On Sunday, CNN will air an interview with Cindy McCain (see first link below) in which she expresses outrage about the "how many houses do you own, Johnny?" question that we and lots of others have been talking about. She's "offended" and thinks it is going too far to wonder about such things. After all, Cindy says, "My father had nothing...I'm proud of what my dad and my mother did and what they built and left me. And I intend to carry their legacy as long as I can."
"Their legacy." What might that mean? She will certainly be carrying their money around for a long time, as there is a lot of it. The fact of the matter is that, whatever the facts about her father's business dealings, Cindy did nothing to become obscenely wealthy besides being born into the right family. By virtue of that stroke of luck, she left the womb and immediately took up a place near the top of the business hierarchy.
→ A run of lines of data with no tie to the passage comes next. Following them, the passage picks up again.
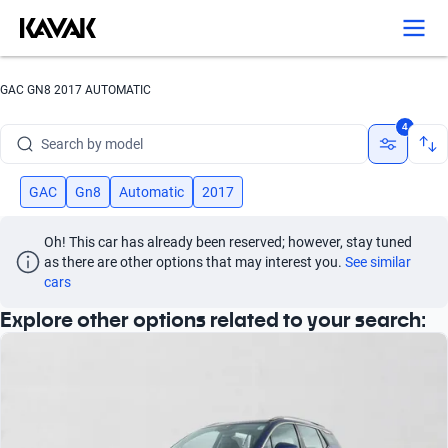
Search by version
Search by year
GAC GN8 2017 AUTOMATIC
Search by brand
4
Search by model
Search by version
GAC
Gn8
Automatic
2017
Search by year
Oh! This car has already been reserved; however, stay tuned 
as there are other options that may interest you.
See similar 
cars
Explore other options related to your search:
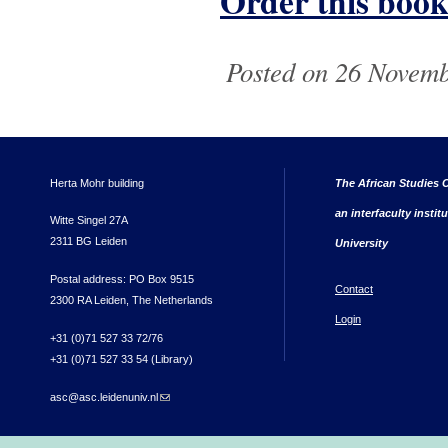
Order this book
Posted on 26 Novemb
Herta Mohr building
The African Studies C
an interfaculty instit
Witte Singel 27A
2311 BG Leiden
University
Postal address: PO Box 9515
Contact
2300 RA Leiden, The Netherlands
Login
+31 (0)71 527 33 72/76
+31 (0)71 527 33 54 (Library)
asc@asc.leidenuniv.nl
(link sends e-mail)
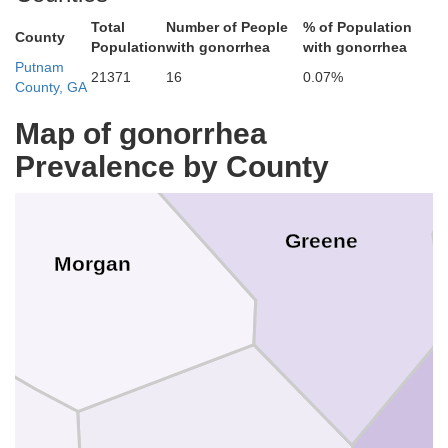
Total
Number of People
% of Population
County
Oconee
Population
with gonorrhea
with gonorrhea
Putnam
21371
16
0.07%
County, GA
Map of gonorrhea
Prevalence by County
Greene
Morgan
Similarly, her husband had the luck to be born into the family of a Navy admiral, rather than, say, that of an enlisted man. Though admirals don't make nearly the amount of money wealthy businessmen like Cindy's daddy do, they do quite well financially, thank you. More importantly, they are part of the elite of another social sphere, that of the military, which, coupled with the business and political elites, actually makes most of the decisions about how American society works.
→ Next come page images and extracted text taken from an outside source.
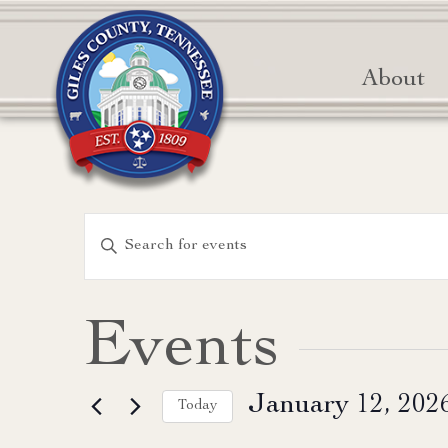
About
Events
Enter
Keyword.
Search
Search
for
and
Events
Events
Views
by
January 12, 202
Keyword.
Today
Navigation
Select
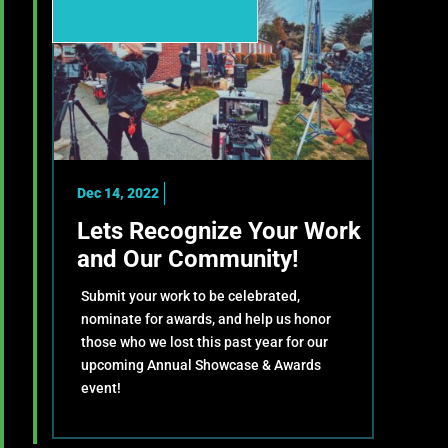
Dec 14, 2022
Lets Recognize Your Work
and Our Community!
Submit your work to be celebrated,
nominate for awards, and help us honor
those who we lost this past year for our
upcoming Annual Showcase & Awards
event!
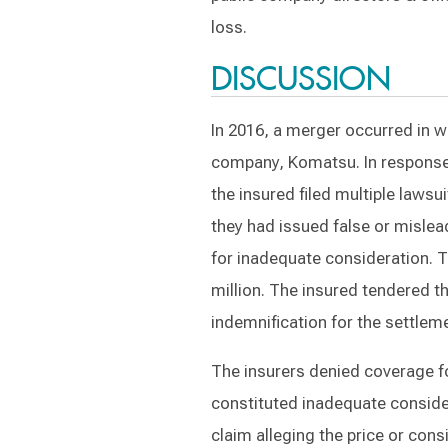
loss.
DISCUSSION
In 2016, a merger occurred in w
company, Komatsu. In response
the insured filed multiple lawsu
they had issued false or mislea
for inadequate consideration. T
million. The insured tendered t
indemnification for the settlem
The insurers denied coverage fo
constituted inadequate consider
claim alleging the price or cons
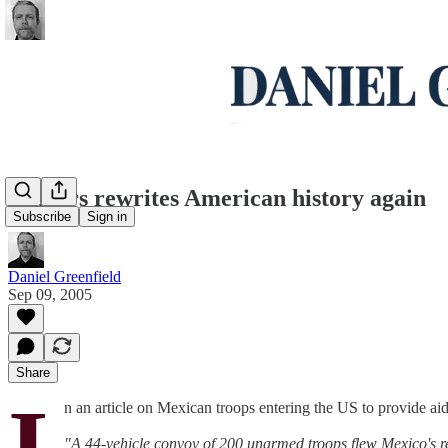
Reuters rewrites American history again
Subscribe
Sign in
Daniel Greenfield
Sep 09, 2005
Share
I
n an article on Mexican troops entering the US to provide ai
"A 44-vehicle convoy of 200 unarmed troops flew Mexico's red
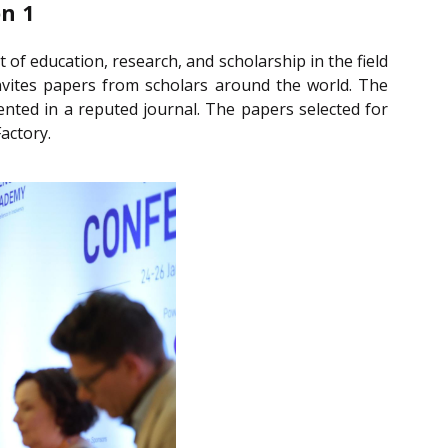
n 1
of education, research, and scholarship in the field
 invites papers from scholars around the world. The
ented in a reputed journal. The papers selected for
actory.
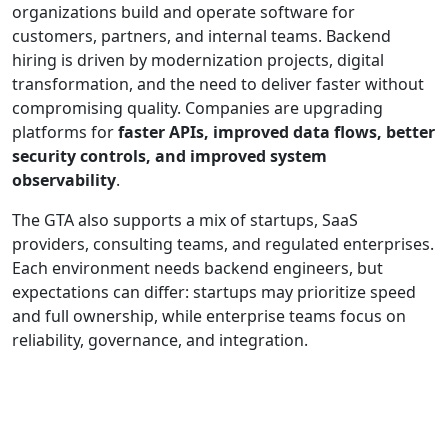
organizations build and operate software for
customers, partners, and internal teams. Backend
hiring is driven by modernization projects, digital
transformation, and the need to deliver faster without
compromising quality. Companies are upgrading
platforms for
faster APIs, improved data flows, better
security controls, and improved system
observability
.
The GTA also supports a mix of startups, SaaS
providers, consulting teams, and regulated enterprises.
Each environment needs backend engineers, but
expectations can differ: startups may prioritize speed
and full ownership, while enterprise teams focus on
reliability, governance, and integration.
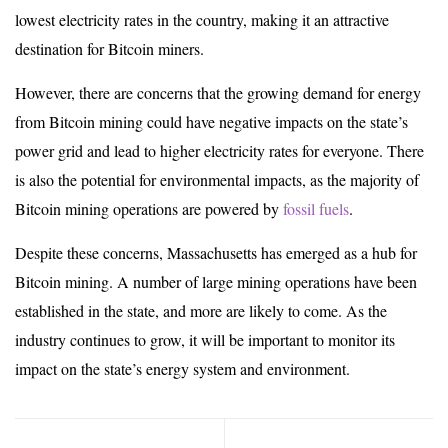
lowest electricity rates in the country, making it an attractive
destination for Bitcoin miners.
However, there are concerns that the growing demand for energy
from Bitcoin mining could have negative impacts on the state’s
power grid and lead to higher electricity rates for everyone. There
is also the potential for environmental impacts, as the majority of
Bitcoin mining operations are powered by
fossil fuels
.
Despite these concerns, Massachusetts has emerged as a hub for
Bitcoin mining. A number of large mining operations have been
established in the state, and more are likely to come. As the
industry continues to grow, it will be important to monitor its
impact on the state’s energy system and environment.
The great social critic C. Wright Mills made the most concise and powerful version of this argument about the true anti-democratic nature and structure of the American polity in his classic 1956 book The Power Elite. In a nutshell, Mills argued that the elite sector in each of these three spheres sets the agenda and makes the decisions for American society according to the logic of their (not the national) interest, while the masses (that'd be you and me) are systematically prevented from actually getting into positions to change anything. Outside academia, Mills' great book has been largely forgotten, but I think we might well find it useful in getting to the bottom of this business of 'elitism' in the current electoral campaign.
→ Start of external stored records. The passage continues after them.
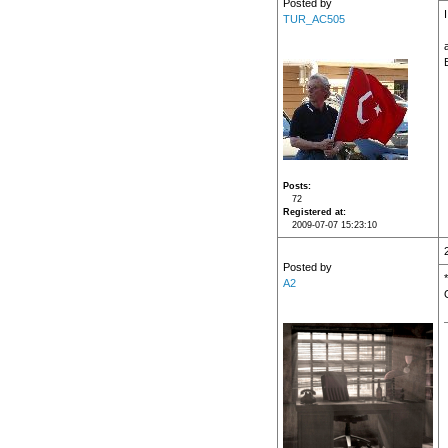
Posted by
TUR_AC505
Posts
72
Registered at
2009-07-07 15:23:10
Posted by
A2
O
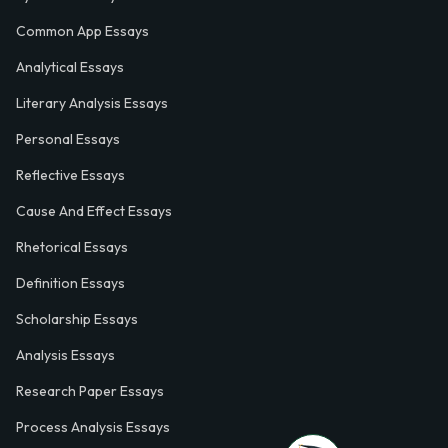
Common App Essays
Analytical Essays
Literary Analysis Essays
Personal Essays
Reflective Essays
Cause And Effect Essays
Rhetorical Essays
Definition Essays
Scholarship Essays
Analysis Essays
Research Paper Essays
Process Analysis Essays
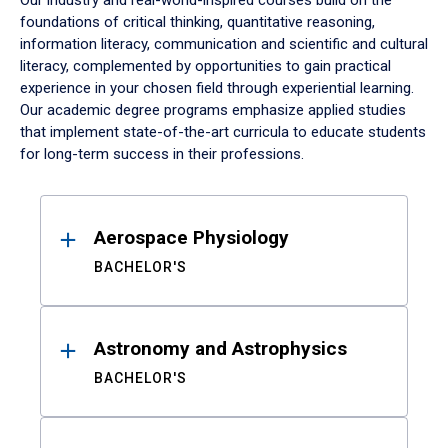
Our industry and real-world-inspired courses build on the
foundations of critical thinking, quantitative reasoning,
information literacy, communication and scientific and cultural
literacy, complemented by opportunities to gain practical
experience in your chosen field through experiential learning.
Our academic degree programs emphasize applied studies
that implement state-of-the-art curricula to educate students
for long-term success in their professions.
Results
Aerospace Physiology
BACHELOR'S
Astronomy and Astrophysics
BACHELOR'S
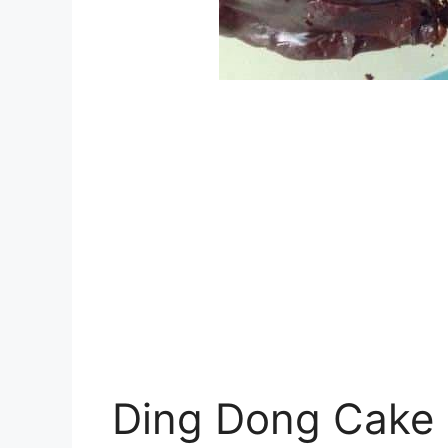
Ding Dong Cake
You see, the McCains are a kind of textbook example of Mills' argument. The unintelligent heiress of a business fortune and the unintelligent son of an admiral whose political career was made possible with his unintelligent wife's cash, neither of you in any way responsible for the lofty positions you now occupy, having attained them through no gifts of your own but only through the sheer stroke of fate, and now here you are, lording it over the plebes ('how many houses do we have again, Johnny? Oh, stop it, Cindypoo, and pass the caviar'), feigning 'outrage' when someone dares to note what is obvious to anyone who has eyes, all while pretending to be the common folk in this election, and trying to pass off your opponent as the 'elitist.'
I cannot adequately express my own outrage, Mrs. McCain, that people like you and your husband have been allowed even once to call Barack Obama an "elitist" without immediately being showered with various once-edible things in a state of advanced decomposition. This is a guy who grew up in single-parent family, biracial in a racially-biased society, who received no trust fund and no leg up into a career in his daddy's line of work, who paid his way through college and law school with government loans. Were and are there other Americans still more crushed by inequality and poverty than he was? Undoubtedly. But let's get real, Mrs. McCain. Those of us who are literate know who the real elitists in this election are.